Family businesses outpace non-family businesses in growth and revenue, and investors worth more than $50 million are the most confident of all investors when it comes to sustainable investing, according to two separate studies.
Revenue growth was stronger, earnings before interest, taxes, depreciation and amortisation margins were higher, cash flow returns were better and gearing was lower among family firms, revealed the new Credit Suisse Family 1000 in 2018 report by the Credit Suisse Research Institute.
The institute looked into 1,015 global family firms with a market capitalisation of more than $250 million. Its report showed first and second generation family-owned companies generated higher risk-adjusted returns than older peers during the past 10 years.
Researchers said the trend was not due to succession related challenges, but a reflection of “business maturity”.
“Younger family-owned companies tend to be small cap growth stocks, which has been a strong performing style whereas older firms are less likely to be located in the ‘new’ more disruptive (ie technology) sectors, which by their nature offer much stronger growth.”
Researchers found the average family-owned company relied less on debt funding than the average non-family owned company.
“Having a longer-term investment focus provides companies with the flexibility to move away from the quarter-to-quarter earnings calendar and instead focus on through-cycle growth, margins and returns,” the report said.
“This also allows for a smoother cash-flow profile, thereby lowering the need for external funding. In turn, all of this has supported the share-price outperformance of family-owned companies since 2006.”
The institute’s analysis suggested the best performing family or founder run companies on a three, five and 10 year basis were found in Germany, Italy, India and China.
Periods of rapidly improving economic conditions tended to coincide more frequently with weaker relative returns for family-owned companies, researchers said.
“This is due in our view to their more defensive or conservative characteristics and helps to explain the somewhat weaker relative share price returns during the first half of this year.”
Meanwhile, more than half (54%) of those high net worth investors were most likely to have sustainable investments in their portfolios, ahead of 47% of investors worth $10 to $15 million.

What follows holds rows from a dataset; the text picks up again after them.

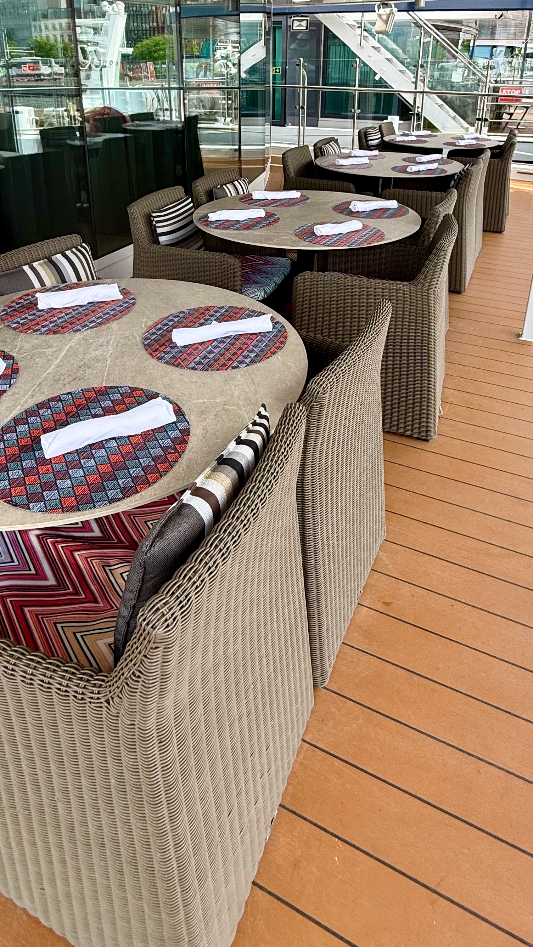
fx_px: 578
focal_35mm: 23
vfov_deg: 74.1
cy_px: 259
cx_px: 269
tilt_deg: -17.2
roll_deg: -1.0
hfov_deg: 49.5
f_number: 2.2
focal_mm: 2.22
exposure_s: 1/244
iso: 50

Some 62% of those high net worth investors expected “strong performance” from their sustainable investors, according to the new UBS Investor Watch Study, whichsurveyed more than 5,300 investors in 10 countries.
“The satisfaction of doing something positive for society along with the secure nature of sustainable investments is a major benefit,” an anonymised British 50-year-old male high net investor said in the study.
Wealthy investors in the emerging economies of China (60%), Brazil (53%) and the United Arab Emirates (53%) had the highest rates of adoption in sustainable investing while the old money of the United States and United Kingdom had the lowest levels (12% and 20%). However, their low adoption was partly offset by higher than average asset allocation (49% and 38%).
Investors expected sustainable investing to grow from 39% participation to 48% over the next five years. The majority of 58% of investors agreed sustainable investments will be the “new normal” in 10 years, with the most certain in the UAE (78%) and the least convinced in the US and UK (joint 32%).
“Education on the benefits, impact, and competitive returns is going to have to be accelerated to bring sustainable investing from niche to normal," Mark Haefele, chief investment officer at UBS Global Wealth Management, said in a statement.
“Today, that is both the challenge and the opportunity.”